A experiência religiosa não pode simplesmente ser reduzida a uma “invenção”, um fenômeno convencional da cultura, mas trata-se de algo ligado às camadas mais profundas da “natureza humana. 
Para Leonardo Boff “Pensar Deus não é um mero exercício intelectual ... o Mistério não cabe em nenhum esquema, nem vem aprisionado nas malhas de alguma religião, Igreja ou doutrina, Ele (o Mistério) está sempre por ser conhecido ... é uma ausência presente ... Deus é Mistério (todo e qualquer mistério se torna divindade)  em si mesmo, por sua natureza é Mistério desde toda eternidade e por toda eternidade. Se assim não fosse, não seria o que o que é: Mistério, um absoluto dinamismo sem limites ... Diante do Mistério se afogam as palavras, desfalecem as imagens e morrem as referências, simplesmente o Mistério que liga e re-liga tudo (re-ligião), o universo inteiro” (Leonardo Boff, “Os olhos abertos para os Mistérios de Deus”).   
Roberto da Matta sugere que todos rezam, uns acreditando outros sem acreditar. Mais do que estabelecer um contato com as divindades, a prece é o ato religioso mínimo para entrar em contato com o sobrenatural, a imensidão avassaladora e racionalmente inatingível do cosmo, que nos cerca e aterroriza, sejamos crentes ou ateus.
Rezar é reconhecer nossa finitude, fraqueza, carência, angústia e solidão. É admitir que vivemos numa totalidade que não podemos conhecer completamente. Quando rezamos, suspendemos o “aqui e agora” dominados pelo eu para irmos ao encontro do todo cósmico (Rezar, de Roberto da Matta). 
Deus “existe” (no sentido de realidade cultural) na sua impossibilidade racional, no seu mistério, na irrespondível pergunta do homem pela sua total solidão nesse “kosmo” infinito.
Deus como uma representação inegavelmente habita (o que é mais do que existir) a nossa solidão, o nosso medo desse vazio cósmico.
Diante da pergunta se acredito em Deus devo, antes, perguntar “o que é Deus?” (método socrático), ou seja, tenho que identificar precisamente esse ser de que trata a pergunta, senão corro o risco de estar falando de algo diferente do que me foi indagado.
Afinal de contas, o que queremos dizer quando pronunciamos a palavra Deus?
Quando o judeu, o cristão, o budista, os místicos aceitam (ou os ateus  negam) um “deus”, estão se referindo à mesma coisa?
Quais as implicações existenciais, teológicas e filosóficas que a temática de Deus encerra?
Cada cultura elege o seu(s) deus(es).

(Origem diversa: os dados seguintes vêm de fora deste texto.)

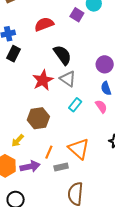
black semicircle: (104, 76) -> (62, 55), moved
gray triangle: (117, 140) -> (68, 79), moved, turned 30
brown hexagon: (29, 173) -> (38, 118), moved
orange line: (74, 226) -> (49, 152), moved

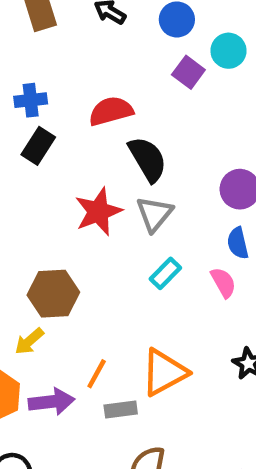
red semicircle: (44, 24) -> (111, 111), moved
gray triangle: (68, 79) -> (154, 214), turned 30
brown hexagon: (38, 118) -> (53, 294), moved
orange triangle: (79, 149) -> (164, 372), turned 45

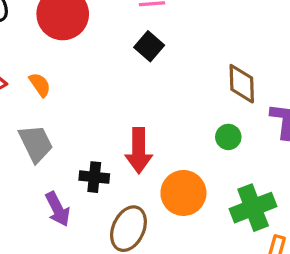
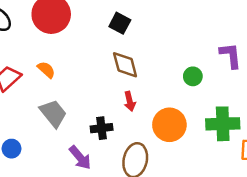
brown diamond: (242, 84) -> (125, 65), moved
red arrow: (139, 151) -> (130, 101), size x0.6
green cross: (253, 208) -> (223, 124), turned 32

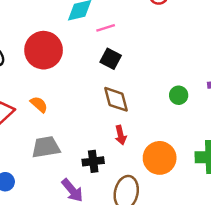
green circle: (193, 76) -> (179, 95), moved
gray trapezoid: (53, 113) -> (46, 147), turned -60

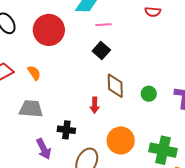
brown diamond: (116, 99) -> (115, 86), moved
red arrow: (121, 135) -> (95, 105), moved

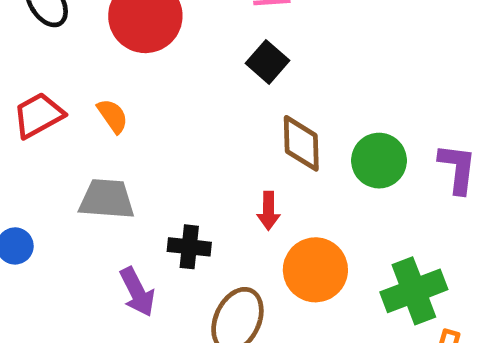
green circle: (149, 94) -> (379, 161), size x1.5
red arrow: (95, 105) -> (269, 211), moved
green cross: (163, 150) -> (414, 291), turned -32

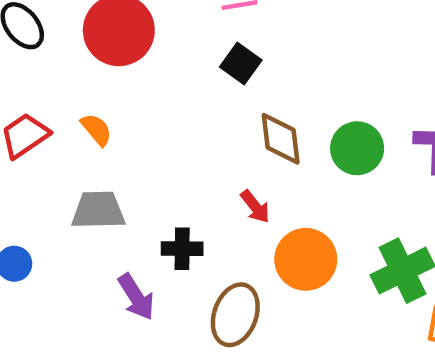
red arrow: (269, 211) -> (255, 207), turned -33

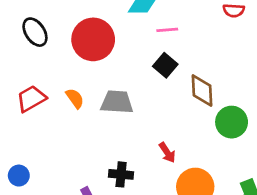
brown diamond: (281, 139) -> (202, 90), moved
gray trapezoid: (98, 210) -> (117, 102), moved

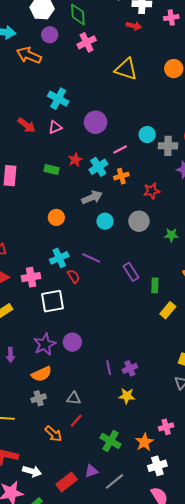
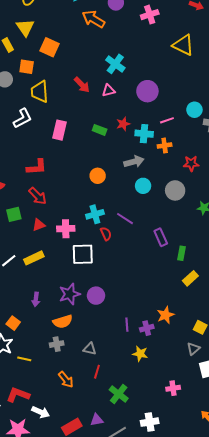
cyan cross: (98, 167) -> (144, 134), turned 30
red line: (76, 421) -> (97, 372), moved, turned -32
orange star: (144, 442) -> (165, 315), moved
white cross: (157, 466) -> (150, 422), moved

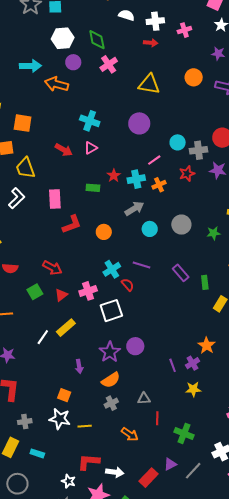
purple circle: (147, 91) -> (139, 123), moved
red star: (191, 164) -> (187, 174), moved
red L-shape: (37, 167) -> (72, 224), moved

Mesmo os povos monoteístas (judeus, cristãos e mulçumanos) escolheram o seu Deus como se não fosse o mesmo (as diferenças existem e são essenciais).

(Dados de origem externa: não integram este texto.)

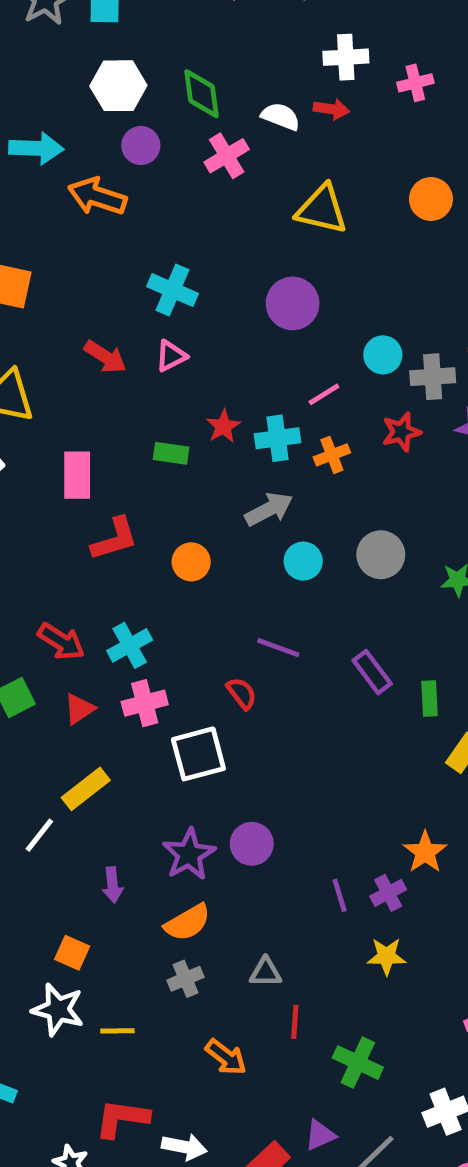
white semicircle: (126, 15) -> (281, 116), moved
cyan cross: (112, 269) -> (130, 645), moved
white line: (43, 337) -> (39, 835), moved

Mas nem por isso devemos deixar de colocar essa questão que tem se mostrado fundamental para a espécie humana, em todos os tempos e lugares. Pensar deuses, o nirvana ou Deus, não é nunca um mero exercício intelectual, é conectarmo-nos com esse mistério que sempre penetrou a espécie humana em sua existência.

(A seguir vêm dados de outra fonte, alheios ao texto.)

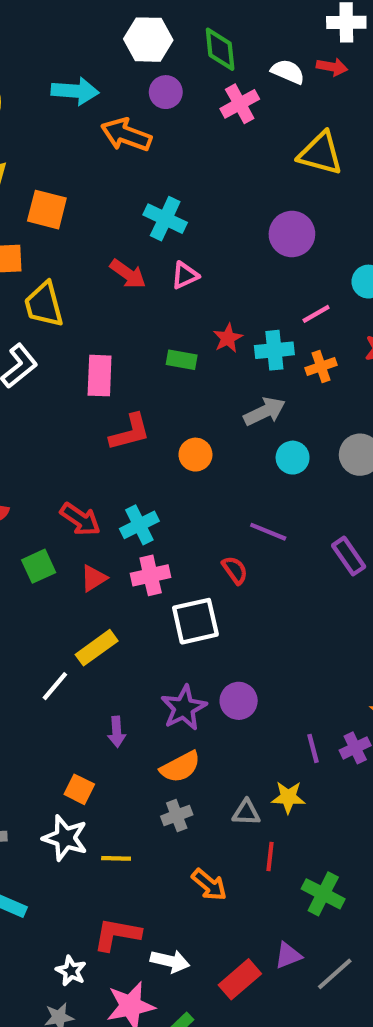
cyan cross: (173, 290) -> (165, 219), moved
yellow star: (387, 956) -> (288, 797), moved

Não me reduzo a perguntar o que é Deus, mas dou um passo à frente no sentido de considerar com seriedade esse mistério que tanto representa e representou para todas as culturas humanas, em todos os tempos e em todos os lugares.    
Ser ateu não elimina o confronto do pensamento com esse mistério do universo, que, como todo mistério, somente pode ser pensado na sua múltipla possibilidade de se apresentar e de ser interpretado.